Jones Studio Alumni

Fall 2025
The Jones Studio is proud to present the current work of Alumni Ms. Gema Valencia-Turco,
who graduated from UTEP with a major degree in Piano Performance and minor degree in Dance Performance.
We asked her, "What is your research?"
(pages from the Cantares Mexicanos)
Words as Sound and Movement Containers: The Case of Cantares Mexicanos
My main object of study is a 16th century Mexican manuscript called Cantares mexicanos (Mexican Songs) containing 91 song-poems in the Native Mexican language of Nahuatl. Throughout the 20th century, scholars have described such content as poetry and Pre-Hispanic “literature.” The problem with such interpretations is that they reduce a multidimensional cultural expression to a literary text. Just because the language is a written version of Nahuatl, that doesn't make it pre-Hispanic, and just because song-poems are preserved in book form, that doesn't make them European. In recent decades, historians and linguists have recognized that the alphabetical content reflects the lyrics of performative chants that included dance, music, costumes, and community participation. If Cantares mexicanos consisted of dramatic-ritual-musical performances, a textual lens relegates its performative and sonorous aspects as secondary or lost. Hence, the uniqueness of this early-colonial artifact requires a multidisciplinary methodology to broaden the lens of analysis.
Additionally, the format of an alphabetical container may seem to limit the acoustics and the movement within the words; but this is a matter of an untrained ear and eye rather than the absence of sound and movement. Therefore, I ask, what would we be able to perceive and appreciate when we read through our ears and bodies?
I am choosing Literary Sound Studies and Historically Informed Performance Practices (HIPP): interdisciplinary approaches that will offer a multi-sensorial turn as well as providing the tools to develop a more encompassing act of reading. My final goal of a performative and sonorous interpretation of a collection like Cantares is not to reproduce the voices or performances of a distant past, but to gain a broader understanding of the written “song-poems” by expanding research methodologies and frameworks.
To be continued…
Gema Valencia-Turco
University of Pennsylvania
March, 2025
Mi futura tesis doctoral, "Words as Sound and Movement Containers: The Case of Cantares Mexicanos," propone una nueva manera de interpretar el manuscrito del siglo XVI titulado: Cantares Mexicanos. Su contenido consiste en 91 “canciones-poemas”, los cuáles han sido reducidos a proyectos literarios, etnolingüísticos e históricos. Sin embargo, este manuscrito es el testimonio de un ''cantar'' Nahua (o cultura de habla Náhuatl, el idioma de los pueblos originarios en el centro de México). Dicho “cantar” (cuicatl) se refiere a una experiencia cultural completa, que no separa la música, la voz y la letra de la danza, los sonidos, la procesión, la respuesta y la participación comunal. “Cantar” es una demostración cultural tridimensional. El manuscrito, no es sólo un texto, sino la huella de una experiencia complejamente tridimensional. La problemática que presento es que la lógica académica o el raciocinio occidental-europeo divide las artes y la noción de experiencia tanto en una realidad material vs lo inmaterial, así como la separación del intelecto vs cuerpo. Estos elementos no se fragmentan en la cosmovisión indígena, por tanto, al leer los "Cantares" es necesario contar con una visión completa, no fragmentada. Para ello, me enfocaré en estudios de sonido literarios ("literary sound studies"), musicología y "historically informed performance practices."
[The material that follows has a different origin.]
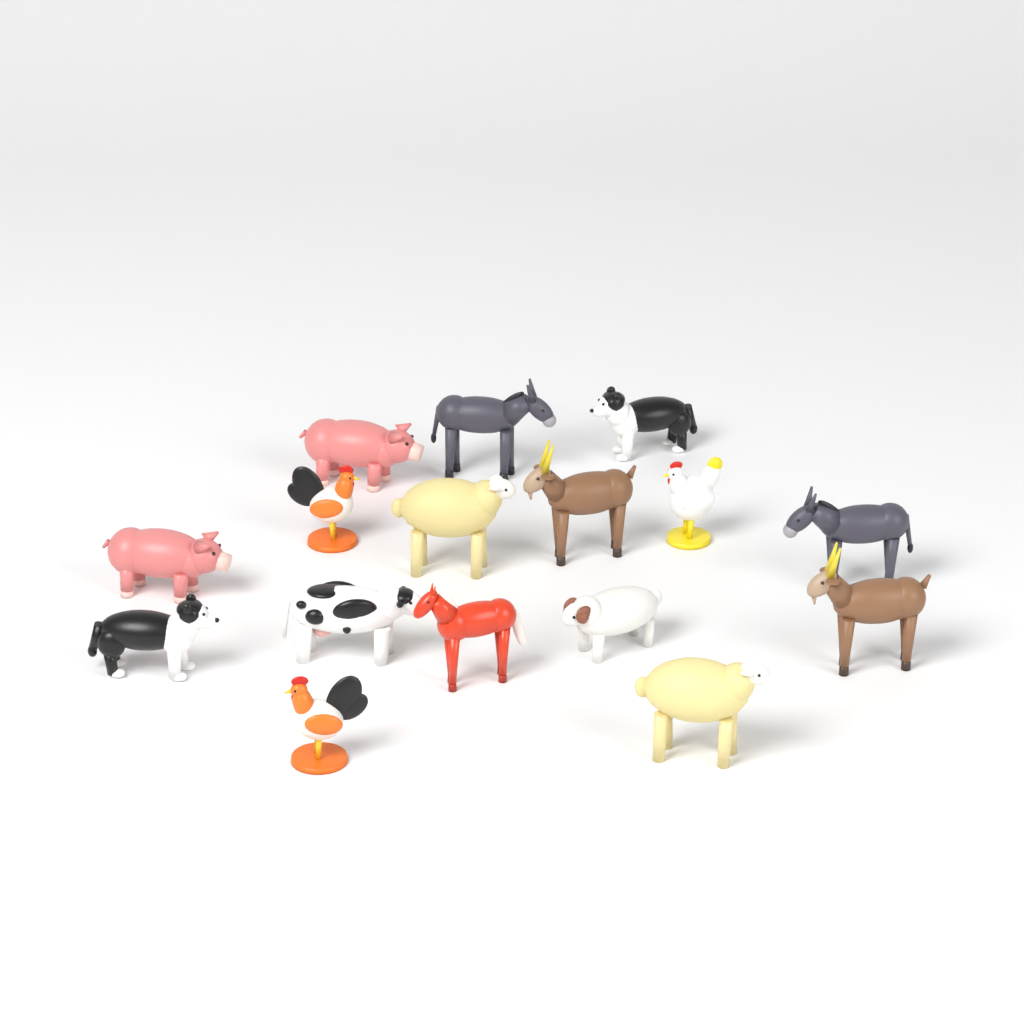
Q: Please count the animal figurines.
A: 16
Gema Valencia-Turco was born in Guadalajara, Jalisco, México. With her husband Francis, the Philadelphia area is currently "home." Gema is completing her PhD in Hispanic Studies at the University of Pennsylvania, where she is also a Global Medieval and Renaissance Studies Graduate Fellow and collaborates with the Penn Museum’s Academic Engagement Department. Gema has a background in the performing and visual arts, graduating cum laude in Piano Performance and a minor in Dance from the University of Texas at El Paso, as well as completing her MA in Movement Studies at Royal Central School of Speech and Drama in London, UK. Her academic journey has informed her interest in the blurring of boundaries between different forms of artistic manifestations. Consequently, she has come to see Hispanic literature studies as the common structure that encompasses areas such as language, art, music, religion, history, and anthropology as integrated within literary texts. She is focusing her research on early colonial Mexican manuscripts through the lens of performance and literary sound studies.
We'll keep you posted on the "to be continued....." All our best for your project, Gema!!!